MLJ.jl icon indicating copy to clipboard operation
MLJ.jl copied to clipboard

Unexpected loading behavior

Open azev77 opened this issue 4 years ago • 27 comments

I installed a fresh version of Julia 1.6 on my macbook. 1 installed the latest MLJ 1.6 then I tried to auto load all MLJ relevant packages

@inline function load_m(model_list)
    model_types = []
    @inbounds for model in model_list #models()
        T = @eval @load $(model.name) pkg=$(model.package_name) add=true # verbosity=0
        push!(model_types, T)
    end
    model_instances = map(T -> T(), model_types)
end
load_m(models()) # Load all models ONCE!

Now my MLJ version is 15.2

why am I getting downgraded?

azev77 avatar Mar 25 '21 20:03 azev77

I think I found the culprit


julia> Pkg.add("NaiveBayes")
   Resolving package versions...
   Installed GPUCompiler ─ v0.9.2
   Installed CUDA ──────── v2.6.0
    Updating `~/.julia/environments/v1.6/Project.toml`
  [f6006082] ↓ EvoTrees v0.7.0 ⇒ v0.5.3
  [add582a8] ↓ MLJ v0.16.0 ⇒ v0.15.2
  [d491faf4] ↓ MLJModels v0.14.1 ⇒ v0.13.3
  [9bbee03b] + NaiveBayes v0.5.0

azev77 avatar Mar 25 '21 20:03 azev77

Good work identifying.

I'll investigate.

* COLLECTED MATERIAL

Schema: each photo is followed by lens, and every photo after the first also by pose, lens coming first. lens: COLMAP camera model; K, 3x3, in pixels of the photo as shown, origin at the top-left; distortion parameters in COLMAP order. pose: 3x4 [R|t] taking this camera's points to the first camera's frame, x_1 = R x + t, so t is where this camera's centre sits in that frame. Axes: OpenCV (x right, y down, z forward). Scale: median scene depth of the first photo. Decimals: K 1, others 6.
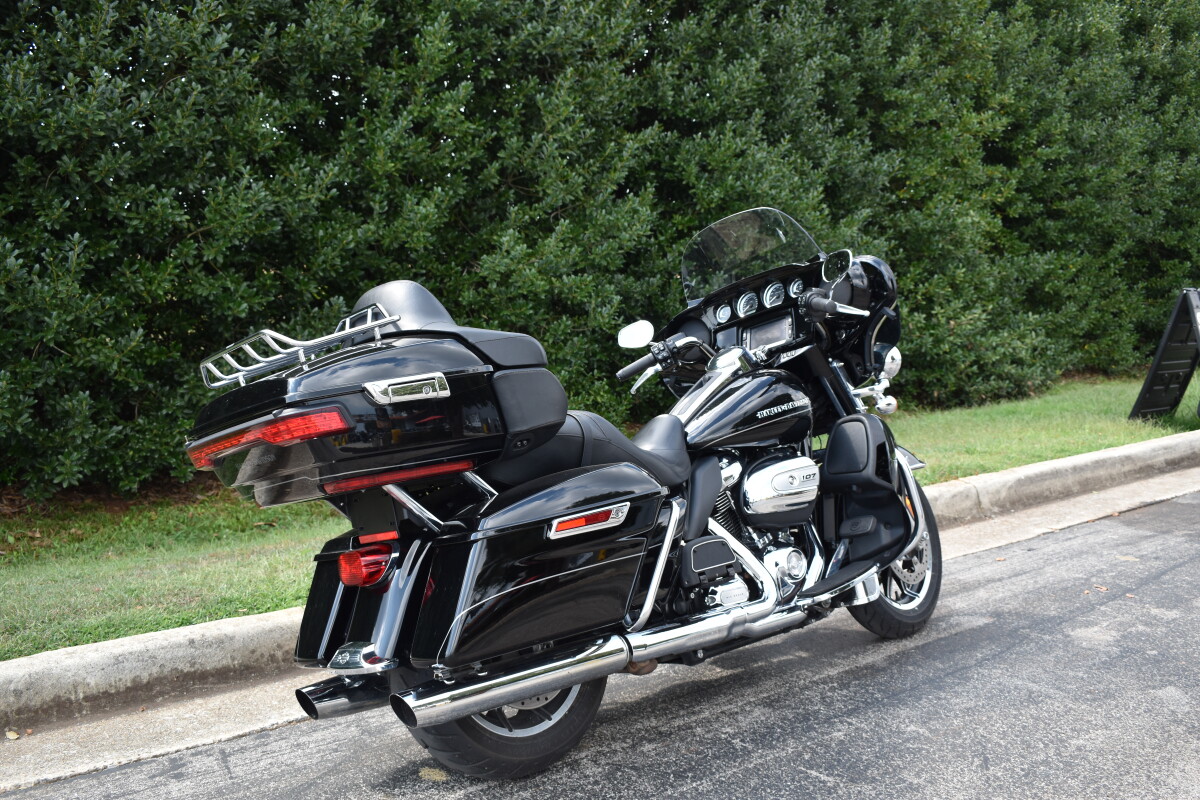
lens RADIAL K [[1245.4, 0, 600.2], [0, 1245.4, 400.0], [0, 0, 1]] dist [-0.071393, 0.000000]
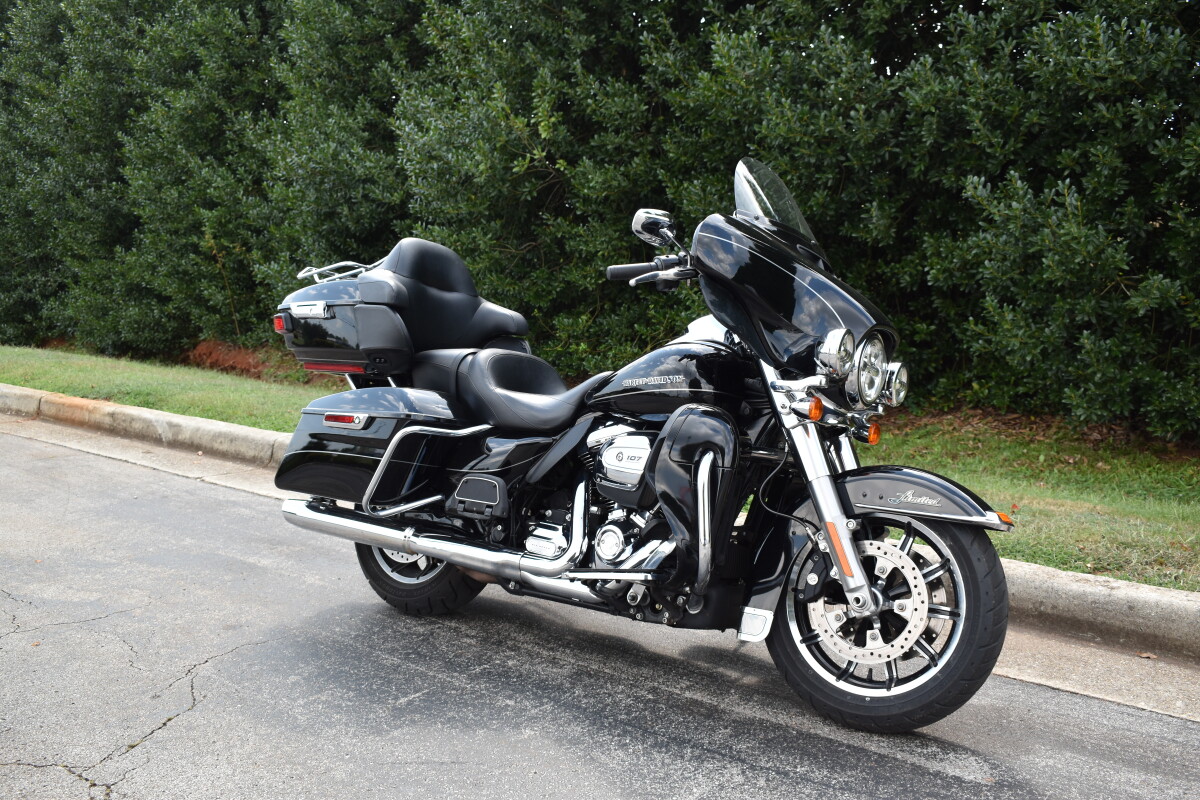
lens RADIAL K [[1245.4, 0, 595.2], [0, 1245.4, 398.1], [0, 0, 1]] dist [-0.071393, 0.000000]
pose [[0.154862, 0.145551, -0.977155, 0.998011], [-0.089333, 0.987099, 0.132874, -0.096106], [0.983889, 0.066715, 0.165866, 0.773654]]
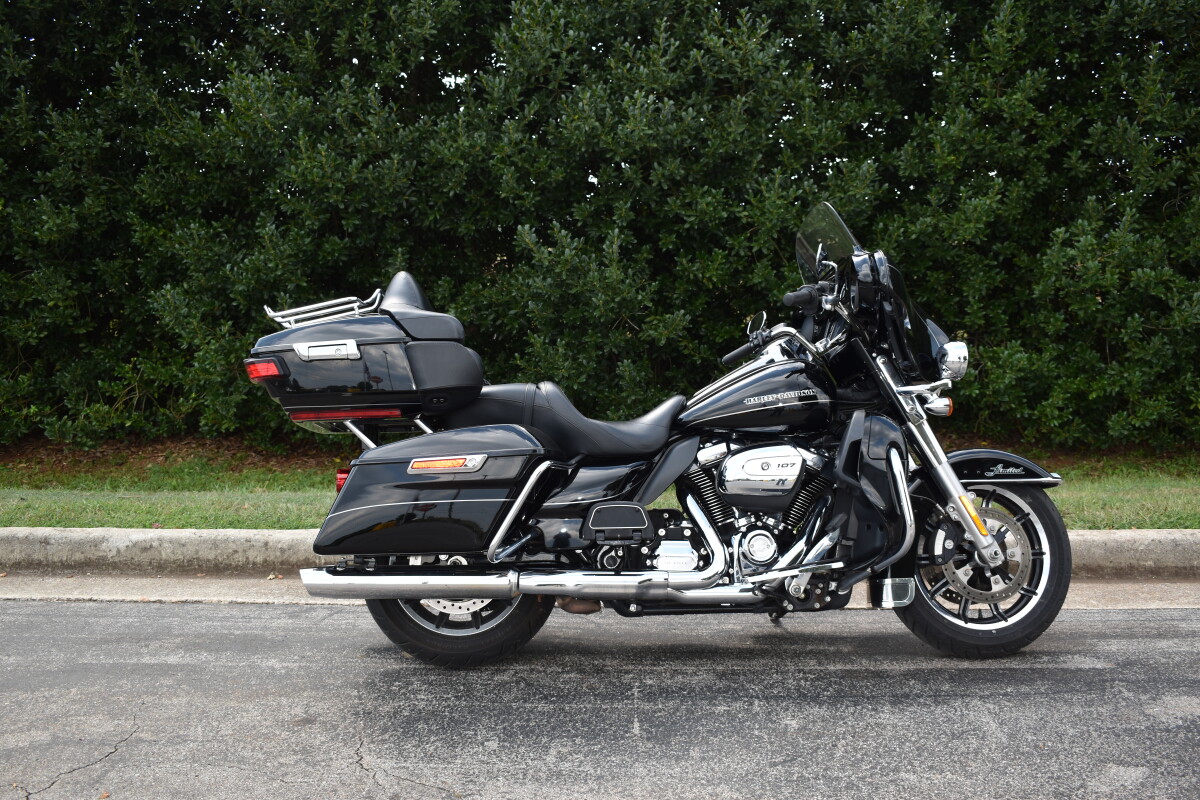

* ACTIVITY
Carry on the MLJ.jl issue thread about the unexpected version downgrade, starting after its last reply.

* ANSWER SECTION
ablaom avatar Mar 25 '21 21:03 ablaom

This should resolve the issue:

https://github.com/dfdx/NaiveBayes.jl/pull/51

ablaom avatar Mar 25 '21 21:03 ablaom

I can locally get all three:

(jl_QLSWNr) pkg> st
Status `/private/var/folders/4n/gvbmlhdc8xj973001s6vdyw00000gq/T/jl_QLSWNr/Project.toml`
  [f6006082] EvoTrees v0.7.0
  [add582a8] MLJ v0.16.0
  [9bbee03b] NaiveBayes v0.5.0 `../../../../../../../Users/anthony/Dropbox/Julia7/NaiveBayes`

ablaom avatar Mar 25 '21 22:03 ablaom

But do you know why installing a new pkg downgraded MLJ automatically & can MLJ make this not happen w/o consent?

azev77 avatar Mar 25 '21 22:03 azev77

Isn't this is essentially a pkg manager issue, not an MLJ issue?

If you want fix the MLJ version, then do ]pin MLJ or Pkg.pin("MLJ"). Then pkg manager will throw a conflict error if adding a new package pushes MLJ down.

ablaom avatar Mar 25 '21 22:03 ablaom

(pin is also an indespensible tool for debugging pkg conflicts)

ablaom avatar Mar 25 '21 22:03 ablaom

You're prob correct, I wanted to make sure there is no MLJ setting that is behind this.

These kinds of things can create a lot of issues for newcomers esp. Do you think it's worth adding this (auto load models) to Tests?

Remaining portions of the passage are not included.